Reading text.

· · · · ·

Jen’s Cliff Notes Review: TBRI DVD series part 2

October 5, 2014 Attachment, Jennifer, TBRI DVD Series, Trust Based Parenting 0 Comments

Trust Based Parenting DVD series – Chapter 3 Empowering Principles: Laying the Foundation for Change

As promised, here are the cliff notes for a longer (but excellent) DVD series produced by TCU Institute of Child Development. When you’re in the trenches, you need help and you need it fast! If you haven’t read my first post in this series, you can find it here.

So, for those in the pit right now – the grasp of the Lord is not so short that He cannot reach you where you are. Take a deep breath – there are answers and you are not alone.

Creating an Environment of Felt Safety:

When a child is deprived of tenderness in the formative years, it is equivalent to depriving the child of food (the reality of that statement grips my heart). A child from hard places must experience Felt Safety before trust in the parent is earned. It is a cornerstone of attachment.

· · · · ·

Entries provided.
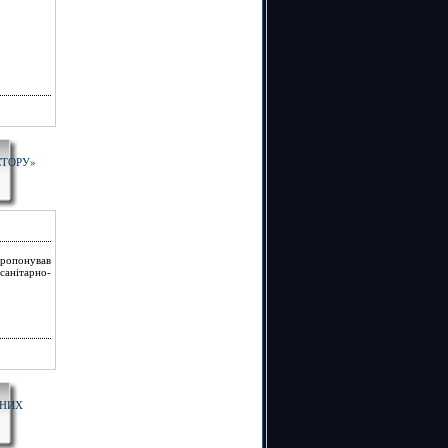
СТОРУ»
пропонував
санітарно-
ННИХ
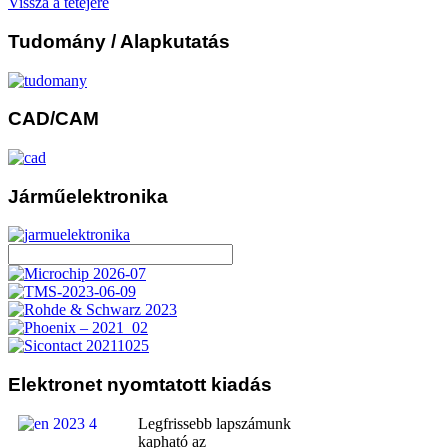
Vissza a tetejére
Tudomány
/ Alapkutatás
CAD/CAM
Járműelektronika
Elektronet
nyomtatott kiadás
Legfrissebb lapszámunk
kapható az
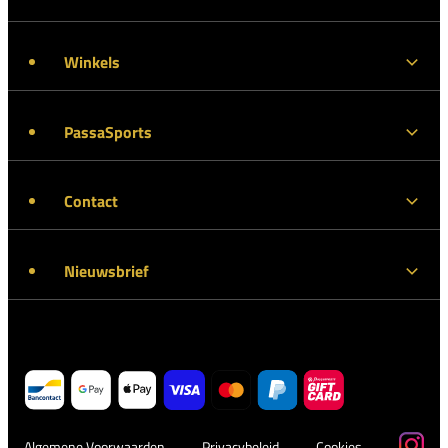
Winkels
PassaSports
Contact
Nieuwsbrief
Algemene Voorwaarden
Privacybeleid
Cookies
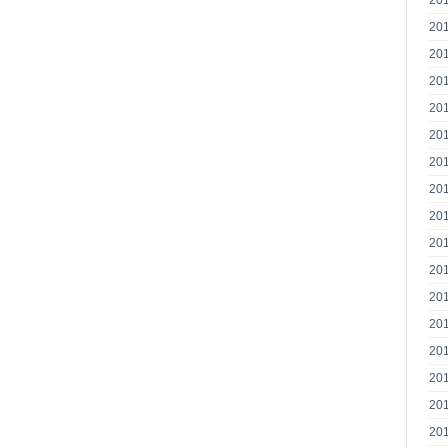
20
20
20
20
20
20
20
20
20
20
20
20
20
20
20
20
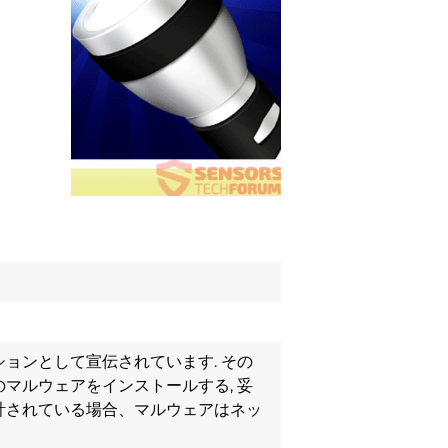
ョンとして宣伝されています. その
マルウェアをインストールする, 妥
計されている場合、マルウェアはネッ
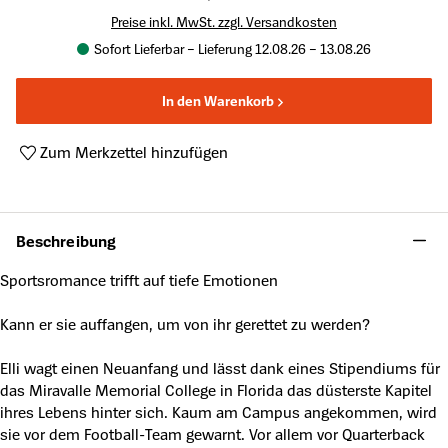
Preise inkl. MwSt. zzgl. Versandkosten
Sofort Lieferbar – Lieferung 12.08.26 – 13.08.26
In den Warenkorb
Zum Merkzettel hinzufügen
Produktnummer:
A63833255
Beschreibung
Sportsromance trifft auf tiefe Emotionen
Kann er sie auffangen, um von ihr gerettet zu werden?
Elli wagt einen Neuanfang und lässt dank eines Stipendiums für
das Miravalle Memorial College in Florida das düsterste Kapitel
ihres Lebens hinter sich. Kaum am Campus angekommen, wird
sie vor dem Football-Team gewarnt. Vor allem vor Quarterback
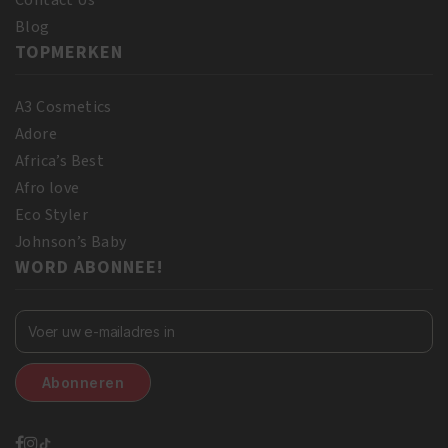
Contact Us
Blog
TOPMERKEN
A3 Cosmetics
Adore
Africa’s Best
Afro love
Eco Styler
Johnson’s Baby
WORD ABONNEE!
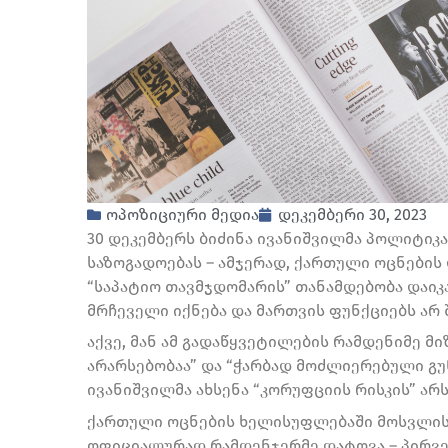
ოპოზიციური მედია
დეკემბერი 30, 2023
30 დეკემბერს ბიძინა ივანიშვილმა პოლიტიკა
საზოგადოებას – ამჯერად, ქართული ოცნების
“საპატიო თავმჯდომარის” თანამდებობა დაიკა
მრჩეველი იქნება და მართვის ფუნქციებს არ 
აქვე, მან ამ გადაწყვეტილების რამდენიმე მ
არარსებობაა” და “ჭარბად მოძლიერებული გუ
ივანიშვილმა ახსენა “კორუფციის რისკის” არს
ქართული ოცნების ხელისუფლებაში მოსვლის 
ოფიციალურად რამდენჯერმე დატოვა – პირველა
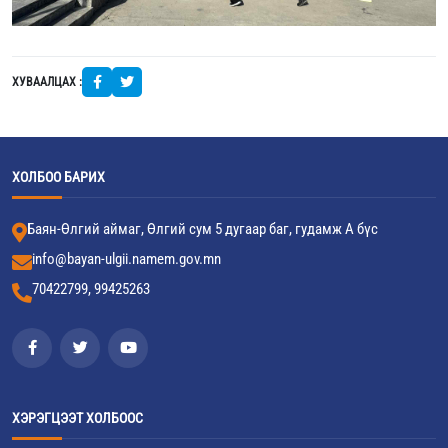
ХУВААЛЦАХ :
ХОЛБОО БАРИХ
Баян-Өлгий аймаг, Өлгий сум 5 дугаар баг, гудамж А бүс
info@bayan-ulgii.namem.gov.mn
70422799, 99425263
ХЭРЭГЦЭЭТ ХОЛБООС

· · · · ·

Activity list.
**A)** Answer each item about the TBRI review:
(i) Which organization produced the DVD series?
(ii) Depriving a child of tenderness in the formative years is said to be equivalent to depriving the child of what?
(iii) What is the full title of Chapter 3 of the DVD series?
**B)** Reproduce the TBRI review from "So, for those" to "are not alone.".

Set of answers.
**A)**
(i) TCU Institute of Child Development
(ii) Food
(iii) Empowering Principles: Laying the Foundation for Change

**B)**
So, for those in the pit right now – the grasp of the Lord is not so short that He cannot reach you where you are. Take a deep breath – there are answers and you are not alone.